Toch hoefde je niet bijzonder scherp te lezen om in dit persbericht de huidige tijd te horen meeklinken. Nog maar een week geleden noemde een woordvoerder van een regeringspartij de studie van kleine talen als Hebreeuws en Aramees een ‘linkse hobby’. Onder het mom van een ’transitie’ heeft het Utrechtse faculteitsbestuur nu besloten om de studies Frans, Duits, Italiaans, Keltisch, Islamstudies en Arabisch, en religiestudies te schrappen. De reden: deze talen zouden te klein zijn.
Het persbericht is geformuleerd in zalvende bewoordingen. Door het opheffen van deze talen – door afstand te doen van de verdieping in andere talen en culturen – zou de faculteit ‘toekomstbestendig’ worden. Kennelijk is wederzijds begrip in de toekomst volkomen overbodig. Volgens het persbericht blijft verder de expertise van de huidige medewerkers bestaan. Maar hoe we straks nog Keltologen hebben als deze studie wordt gereduceerd tot een paar vakken binnen een zogenaamde ‘brede bachelor’, dat vermeldt het persbericht niet.

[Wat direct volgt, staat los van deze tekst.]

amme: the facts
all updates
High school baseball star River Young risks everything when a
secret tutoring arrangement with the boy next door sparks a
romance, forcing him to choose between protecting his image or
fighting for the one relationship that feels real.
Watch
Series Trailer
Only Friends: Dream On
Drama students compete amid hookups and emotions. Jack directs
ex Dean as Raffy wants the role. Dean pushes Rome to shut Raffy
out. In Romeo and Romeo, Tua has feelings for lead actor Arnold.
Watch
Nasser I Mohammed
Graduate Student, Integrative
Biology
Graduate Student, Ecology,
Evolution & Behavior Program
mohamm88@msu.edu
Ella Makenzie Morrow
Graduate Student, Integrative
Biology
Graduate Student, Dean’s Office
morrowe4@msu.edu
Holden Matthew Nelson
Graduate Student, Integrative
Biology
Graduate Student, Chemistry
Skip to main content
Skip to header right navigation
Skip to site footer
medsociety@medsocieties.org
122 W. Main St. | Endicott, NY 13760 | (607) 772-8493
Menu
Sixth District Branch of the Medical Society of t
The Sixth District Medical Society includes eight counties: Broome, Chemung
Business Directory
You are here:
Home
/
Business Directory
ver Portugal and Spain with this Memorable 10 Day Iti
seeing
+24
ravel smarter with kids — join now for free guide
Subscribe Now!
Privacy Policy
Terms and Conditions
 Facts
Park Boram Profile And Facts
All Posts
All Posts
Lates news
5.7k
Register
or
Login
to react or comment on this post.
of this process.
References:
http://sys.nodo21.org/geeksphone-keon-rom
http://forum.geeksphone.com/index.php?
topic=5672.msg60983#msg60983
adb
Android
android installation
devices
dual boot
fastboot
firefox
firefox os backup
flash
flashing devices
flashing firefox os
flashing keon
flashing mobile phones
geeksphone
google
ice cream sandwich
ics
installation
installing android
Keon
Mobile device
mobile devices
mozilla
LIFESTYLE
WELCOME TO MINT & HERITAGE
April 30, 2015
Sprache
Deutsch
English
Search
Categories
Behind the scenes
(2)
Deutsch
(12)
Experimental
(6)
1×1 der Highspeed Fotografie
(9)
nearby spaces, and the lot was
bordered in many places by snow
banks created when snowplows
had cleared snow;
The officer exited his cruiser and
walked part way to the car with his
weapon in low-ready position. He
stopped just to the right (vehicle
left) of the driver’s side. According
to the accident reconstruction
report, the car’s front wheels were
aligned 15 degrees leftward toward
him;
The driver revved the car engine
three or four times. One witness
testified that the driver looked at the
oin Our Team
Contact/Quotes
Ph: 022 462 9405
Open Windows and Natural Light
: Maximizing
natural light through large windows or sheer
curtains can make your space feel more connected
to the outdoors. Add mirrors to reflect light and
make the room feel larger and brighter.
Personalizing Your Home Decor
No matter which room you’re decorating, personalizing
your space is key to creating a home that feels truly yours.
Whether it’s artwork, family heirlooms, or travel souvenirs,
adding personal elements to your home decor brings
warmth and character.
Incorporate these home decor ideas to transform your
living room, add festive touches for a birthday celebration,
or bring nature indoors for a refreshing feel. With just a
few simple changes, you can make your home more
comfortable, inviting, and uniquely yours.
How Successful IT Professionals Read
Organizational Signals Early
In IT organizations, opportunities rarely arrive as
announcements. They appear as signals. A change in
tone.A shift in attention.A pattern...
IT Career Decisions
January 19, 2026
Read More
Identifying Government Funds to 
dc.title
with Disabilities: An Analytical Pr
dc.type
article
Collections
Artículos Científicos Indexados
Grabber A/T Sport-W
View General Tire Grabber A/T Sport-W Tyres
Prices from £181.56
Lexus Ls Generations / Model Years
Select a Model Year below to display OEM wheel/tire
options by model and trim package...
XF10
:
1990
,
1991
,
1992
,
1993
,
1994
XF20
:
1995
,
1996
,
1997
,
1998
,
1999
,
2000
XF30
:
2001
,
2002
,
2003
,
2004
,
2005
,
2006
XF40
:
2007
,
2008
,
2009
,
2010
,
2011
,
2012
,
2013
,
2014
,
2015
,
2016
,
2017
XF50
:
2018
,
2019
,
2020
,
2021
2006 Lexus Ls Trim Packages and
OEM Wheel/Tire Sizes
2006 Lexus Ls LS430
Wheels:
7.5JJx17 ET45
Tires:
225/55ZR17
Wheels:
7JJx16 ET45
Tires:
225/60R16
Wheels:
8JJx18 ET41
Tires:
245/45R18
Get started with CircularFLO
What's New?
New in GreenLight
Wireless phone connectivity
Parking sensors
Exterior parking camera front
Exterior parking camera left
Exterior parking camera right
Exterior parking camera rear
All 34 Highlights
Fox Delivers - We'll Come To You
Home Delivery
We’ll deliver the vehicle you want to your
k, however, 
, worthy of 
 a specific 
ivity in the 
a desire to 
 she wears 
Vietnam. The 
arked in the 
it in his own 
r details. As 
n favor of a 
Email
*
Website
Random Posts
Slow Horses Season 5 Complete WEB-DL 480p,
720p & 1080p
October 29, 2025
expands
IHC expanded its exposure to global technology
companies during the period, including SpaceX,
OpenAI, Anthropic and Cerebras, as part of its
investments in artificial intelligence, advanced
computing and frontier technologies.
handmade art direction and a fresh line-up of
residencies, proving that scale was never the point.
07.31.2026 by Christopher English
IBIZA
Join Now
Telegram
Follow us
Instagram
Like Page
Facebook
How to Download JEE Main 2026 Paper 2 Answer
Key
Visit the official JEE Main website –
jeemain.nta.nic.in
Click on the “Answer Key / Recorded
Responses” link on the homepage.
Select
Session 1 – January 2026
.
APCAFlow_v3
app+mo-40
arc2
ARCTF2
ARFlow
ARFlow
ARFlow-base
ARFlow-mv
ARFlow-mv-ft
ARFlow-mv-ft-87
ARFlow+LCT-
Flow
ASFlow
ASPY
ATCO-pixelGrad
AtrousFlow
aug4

Je zou verwachten dat alle betrokkenen een opdracht van openlijk antiwetenschappelijke machthebbers juist zouden proberen te dwarsbomen. Of op zijn minst dat er ergens een geluid van verzet te horen zou zijn. Maar in dit persbericht worden de bezuinigingen met enthousiasme verdedigd.
Draak
Er was nog iets schrijnends aan het Utrechtse bericht: het verwijst herhaaldelijk naar de getroffen studies als ‘niet rendabel’. Dat opleidingen per definitie nooit ‘rendabel’ zijn – je leidt mensen op, en dat kost geld – en dat je als faculteit juist geacht wordt te staan voor wat waardevol is, kwam niet ter sprake. Nog geen verdunde druppel van een krokodillentraantje. Nee, het klonk werkelijk alsof het kabinet-Schoof de geesteswetenschappen een enorme dienst had bewezen.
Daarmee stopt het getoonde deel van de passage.